* [Selected passage]

───

Open lonsdale8734 opened 5 months ago

lonsdale8734 commented 5 months ago

What happened + What you expected to happen

When num_learners is set > 0 with new api stack, Algorithm cannot be created in driver out of ray cluster. It is a bug or by design?

Run with python -W ignore::DeprecationWarning demo.py with raise error:

ray/_private/worker.py", line 534, in should_capture_child_tasks_in_placement_group
    return self.core_worker.should_capture_child_tasks_in_placement_group()
           ^^^^^^^^^^^^^^^^
AttributeError: 'Worker' object has no attribute 'core_worker'

Run with ray job submit --address http://clusterip:8265 --working-dir . -- python demo.py will be ok.

───

* [Source data]
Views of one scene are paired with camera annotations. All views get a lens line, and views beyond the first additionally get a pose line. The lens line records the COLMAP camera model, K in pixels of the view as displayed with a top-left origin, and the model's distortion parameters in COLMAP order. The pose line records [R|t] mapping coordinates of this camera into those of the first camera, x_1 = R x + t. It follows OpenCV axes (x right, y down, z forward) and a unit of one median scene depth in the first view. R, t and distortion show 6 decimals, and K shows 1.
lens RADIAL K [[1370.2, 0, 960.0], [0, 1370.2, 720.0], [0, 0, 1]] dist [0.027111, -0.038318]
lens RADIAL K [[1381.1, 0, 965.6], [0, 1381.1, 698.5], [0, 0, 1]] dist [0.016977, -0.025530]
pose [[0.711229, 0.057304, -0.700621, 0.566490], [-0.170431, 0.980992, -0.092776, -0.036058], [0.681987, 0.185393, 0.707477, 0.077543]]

───

* [Exercise directions] Reproduce the Ray bug report on num_learners above in full, keeping every character, line break, and command unchanged.

* [Solution]
Open lonsdale8734 opened 5 months ago

lonsdale8734 commented 5 months ago

What happened + What you expected to happen

When num_learners is set > 0 with new api stack, Algorithm cannot be created in driver out of ray cluster. It is a bug or by design?

Run with python -W ignore::DeprecationWarning demo.py with raise error:

ray/_private/worker.py", line 534, in should_capture_child_tasks_in_placement_group
    return self.core_worker.should_capture_child_tasks_in_placement_group()
           ^^^^^^^^^^^^^^^^
AttributeError: 'Worker' object has no attribute 'core_worker'

Run with ray job submit --address http://clusterip:8265 --working-dir . -- python demo.py will be ok.